Image Credit: Luc Bernard

GamesBeat: Representing some of the nightmarish side of his imagination?

Bernard: It fits in. If you were a child, how could you view those people as people anymore? I think it has a lot more impact, just showing that they aren’t clearly human to him. Every single element of Imagination is more thought out that what people might think.

GamesBeat: At times, when people make something controversial, they try to deflect criticism or soften the blow a little by doing it in a not-for-profit way. Have you thought about that as well?

Bernard: If someone came to us and gave us the funding to release it on every single platform and have it out for free, we’d do it in a heartbeat, of course. But we have to find funding for this game. Games cost money to build and to port and to get out there. The reason I want to sell it, even for that small amount, is because I want to port it. I want it to come out on PlayStation Vita, PlayStation 4, and every other platform. We have to spend some time making money so we can do that.

GamesBeat: The $125,000 you’re looking for, how far will that get you?

Bernard: That’s enough to release it on PC, iOS, Android, and Mac, since we own our own engine that can make a build for those platforms. For this game, we’re going to be very precise with every do. It’s way below a proper industry budget, especially considering all the extra research we’ve had to do for this game. I want to make sure that every historical element is accurate. But that will allow us to finish up the game.

GamesBeat: The way you’ve described the game–It sounds like to some degree the game is interactive, in that the player has lots of choices as far as doing things on their own. A lot of interesting movies about the Holocaust have been about choices people have made during a very harsh time. In this game, at some point, it looks like your own vision for the story is going to override the player’s choice, and whatever they do they’re going to lose some control over what happens. How do you look at that? You have a story you want to tell, but you also have a game where people want their choices to be the ultimate determinant of what happens.

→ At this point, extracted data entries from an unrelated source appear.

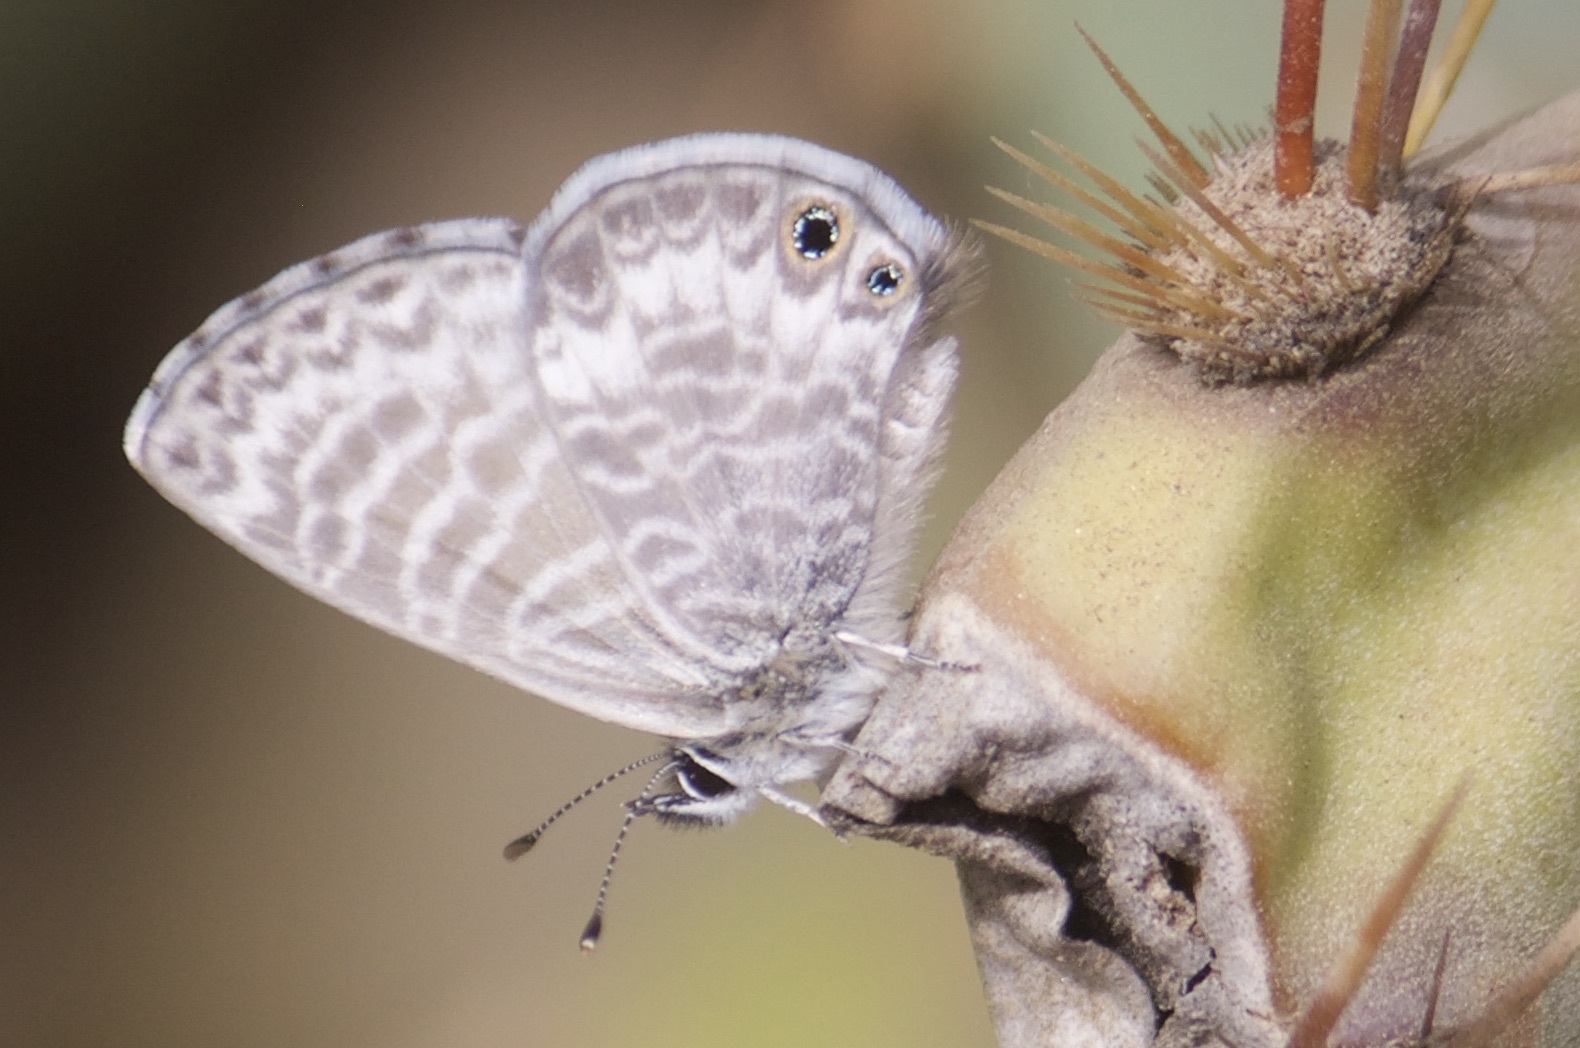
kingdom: Animalia
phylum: Arthropoda
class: Insecta
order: Lepidoptera
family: Lycaenidae
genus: Leptotes
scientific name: Leptotes marina
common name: Marine blue
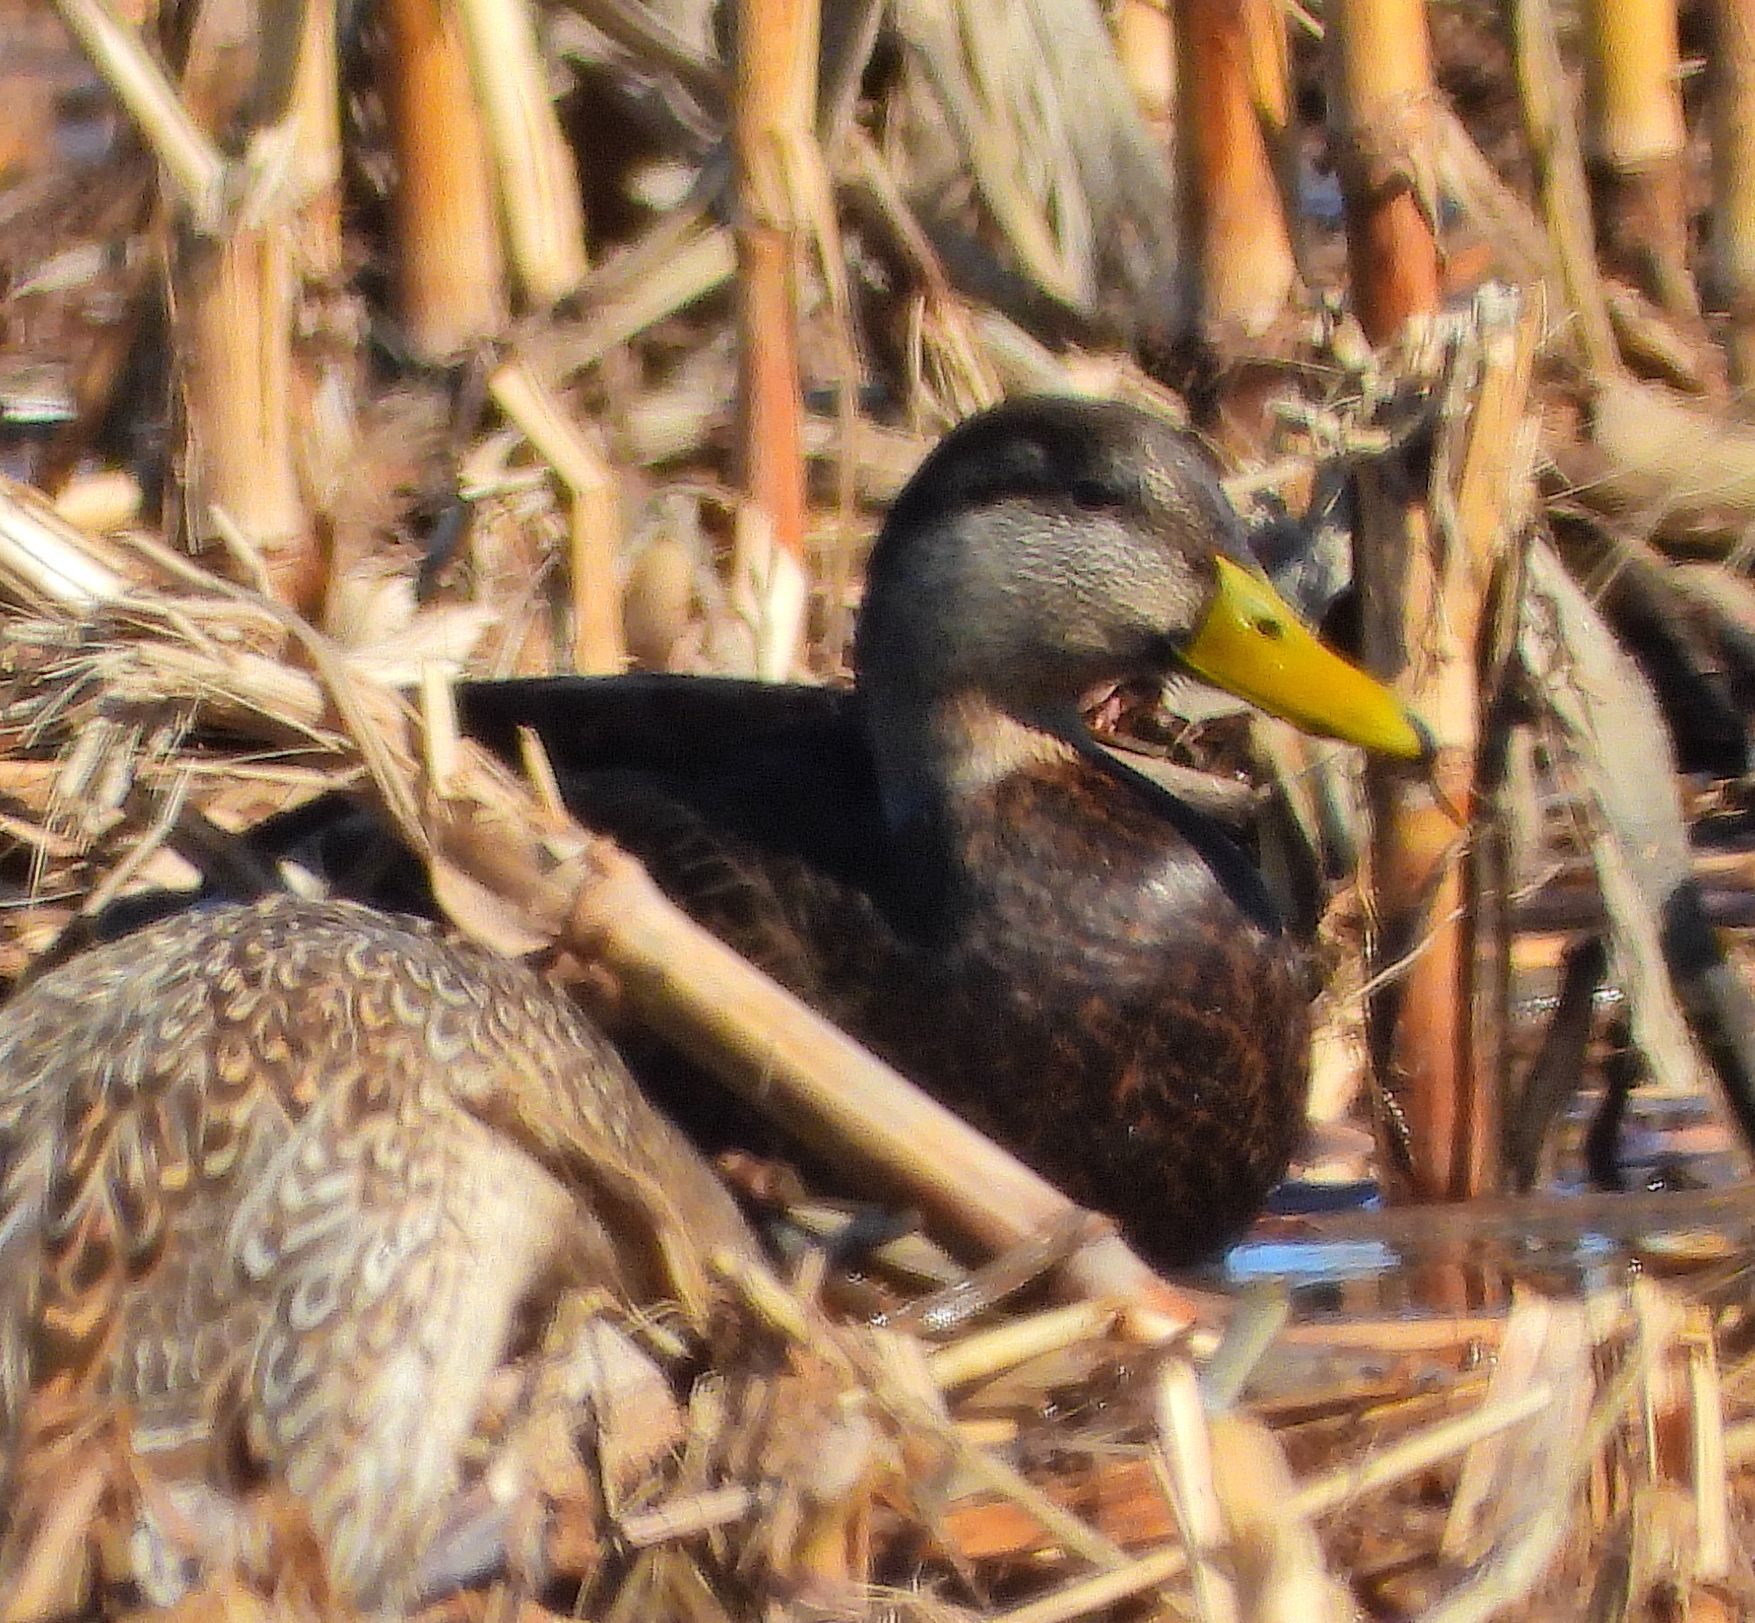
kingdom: Animalia
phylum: Chordata
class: Aves
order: Anseriformes
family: Anatidae
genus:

Bernard: In this game, you’re playing as a child. As a child, you don’t have as much choice over what happens to you. Even more so, when you were Jewish during World War II, you had very few choices – in almost all cases, something bad was going to happen to you. If you were playing as another kind of character in this situation, you might have more choices. But since you’re playing as this Jewish child, I want people to experience how that was, how vulnerable he is.

There will be elements where he might think, “Yes, I’m going to get out of this.” A lot of people probably felt that way. But in the end, that probably won’t happen. It’s not going to be that happy. You just can’t do that.

GamesBeat: That’s the goal, though, right? To drive the player to feel that emotion?

Bernard: Exactly. I want people to feel how it would be to be a child during World War II, a vulnerable child. I want them to experience what that would be like, or as close I can get. I can’t really get that close, of course. But closer than you can be in most games about World War II, where you’re a soldier with a gun. It’s a completely different take.

Compared to a film, since you’re in control of this, you’re going to feel it more. You’re going to grow more attached to the character. I think this is something new.